- [TEXTE PROPOSÉ]:

:::

Dans une ère marquée par la dématérialisation croissante et l’omniprésence des écrans, les grands événements collectifs connaissent une popularité sans précédent. Qu’il s’agisse de compétitions sportives majeures, comme la Coupe du monde de football, ou de grandes expositions artistiques et de concerts de vedettes internationales, l’engouement pour le « vivre ensemble » se traduit non seulement par des rassemblements massifs mais aussi par un impact économique notable.
Jamais auparavant les manifestations sportives et culturelles n’avaient attiré de tels afflux de spectateurs, ni drainé autant de ressources financières. Alors que la société contemporaine est parfois décrite comme isolée et numérisée, la quête de moments collectifs exceptionnels transcende clivages sociaux et origines, créant une économie axée sur l’expérience dont la rentabilité ne cesse de croître.

:::

- [CONTENU DES DONNÉES]:
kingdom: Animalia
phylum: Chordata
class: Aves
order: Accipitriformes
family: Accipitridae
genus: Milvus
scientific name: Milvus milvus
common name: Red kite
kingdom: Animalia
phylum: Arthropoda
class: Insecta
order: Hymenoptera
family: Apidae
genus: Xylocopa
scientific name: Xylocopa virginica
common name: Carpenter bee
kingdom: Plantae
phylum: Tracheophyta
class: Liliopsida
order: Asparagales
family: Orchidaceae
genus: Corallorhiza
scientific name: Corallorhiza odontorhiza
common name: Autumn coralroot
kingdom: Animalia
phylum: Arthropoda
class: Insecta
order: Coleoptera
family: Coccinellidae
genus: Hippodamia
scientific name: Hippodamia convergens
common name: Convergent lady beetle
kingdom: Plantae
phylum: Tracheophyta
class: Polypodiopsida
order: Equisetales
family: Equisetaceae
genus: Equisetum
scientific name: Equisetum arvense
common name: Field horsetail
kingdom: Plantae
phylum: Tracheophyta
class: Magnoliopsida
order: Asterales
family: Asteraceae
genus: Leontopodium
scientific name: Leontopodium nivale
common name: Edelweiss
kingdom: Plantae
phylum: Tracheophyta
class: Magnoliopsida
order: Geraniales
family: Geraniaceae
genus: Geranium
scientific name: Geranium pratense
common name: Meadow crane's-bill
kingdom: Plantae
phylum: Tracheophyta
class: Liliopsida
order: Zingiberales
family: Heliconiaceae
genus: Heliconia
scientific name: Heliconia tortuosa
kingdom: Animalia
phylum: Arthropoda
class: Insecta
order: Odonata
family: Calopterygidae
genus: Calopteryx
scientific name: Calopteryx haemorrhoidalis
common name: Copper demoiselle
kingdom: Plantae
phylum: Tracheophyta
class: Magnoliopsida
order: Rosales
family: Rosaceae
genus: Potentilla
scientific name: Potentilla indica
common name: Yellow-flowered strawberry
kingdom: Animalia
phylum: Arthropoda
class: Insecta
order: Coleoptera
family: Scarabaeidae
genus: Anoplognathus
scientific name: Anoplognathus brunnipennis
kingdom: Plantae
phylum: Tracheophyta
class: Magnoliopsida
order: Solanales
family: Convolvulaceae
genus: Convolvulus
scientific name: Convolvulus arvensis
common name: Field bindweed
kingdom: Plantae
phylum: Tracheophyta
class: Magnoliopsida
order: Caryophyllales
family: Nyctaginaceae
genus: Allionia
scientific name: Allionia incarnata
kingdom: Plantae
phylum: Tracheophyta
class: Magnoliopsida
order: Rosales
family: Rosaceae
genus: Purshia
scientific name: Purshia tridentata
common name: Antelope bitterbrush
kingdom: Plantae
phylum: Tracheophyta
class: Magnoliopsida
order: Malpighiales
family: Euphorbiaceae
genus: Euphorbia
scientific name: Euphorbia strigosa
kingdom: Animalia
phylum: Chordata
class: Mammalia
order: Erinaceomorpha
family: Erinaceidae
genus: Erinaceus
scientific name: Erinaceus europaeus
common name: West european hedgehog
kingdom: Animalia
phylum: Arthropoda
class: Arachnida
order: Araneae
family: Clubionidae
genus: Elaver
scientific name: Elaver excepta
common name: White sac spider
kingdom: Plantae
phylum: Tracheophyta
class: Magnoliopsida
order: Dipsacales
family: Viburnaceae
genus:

:::

- [CONSIGNE A]:
Répondez aux questions suivantes d'après le texte sur les grands événements collectifs.
(i) Quelle compétition sportive est citée en exemple ?
(ii) Comment la société contemporaine est-elle parfois décrite ?
(iii) Que transcende la quête de moments collectifs exceptionnels ?
- [CONSIGNE B]: Relevez dans le texte sur les grands événements collectifs tous les types d'événements que la phrase commençant par « Qu'il s'agisse » donne en exemple.
- [CONSIGNE C]: Poursuivez le texte sur les grands événements collectifs après sa dernière phrase.
Les lignes ne sont pas nécessaires pour ce travail.

- [RÉPONSE RÉDIGÉE A]:
(i) La Coupe du monde de football.
(ii) Elle est décrite comme isolée et numérisée.
(iii) Elle transcende les clivages sociaux et les origines.

- [RÉPONSE RÉDIGÉE B]:
- les compétitions sportives majeures (comme la Coupe du monde de football)
- les grandes expositions artistiques
- les concerts de vedettes internationales

- [RÉPONSE RÉDIGÉE C]:
La Coupe du monde, événement planétaire par excellence, illustre cette tendance. Selon une étude conjointe de la Fifa et de l’Organisation mondiale du commerce, l’édition 2026 devrait générer près de 80 milliards de dollars de production économique mondiale, dont 0,1 point de PIB supplémentaire pour les seuls États-Unis. Ce type de chiffre souligne la capacité de ces rendez-vous à produire des effets macroéconomiques tangibles, à une époque où la croissance demeure modérée et les perspectives incertaines.
Le secteur du spectacle vivant amplifie cette dynamique, alors même que la facture pour accéder à ces expériences ne cesse de s’envoler. Les concerts de grandes stars internationales telles que Céline Dion, Taylor Swift ou Rosalia affichent des prix records et des taux de remplissage inédits. La France, par exemple, pourrait voir 0,04 à 0,07 point de PIB additionnel au troisième et au quatrième trimestre simplement grâce aux 16 concerts événements de Céline Dion à Paris, selon Natixis. Cet apport ponctuel vient soutenir une économie qui, par ailleurs, souffre de l’inflation et d’une hausse globale des taux d’intérêt, freinant la consommation des ménages sur de nombreux autres segments.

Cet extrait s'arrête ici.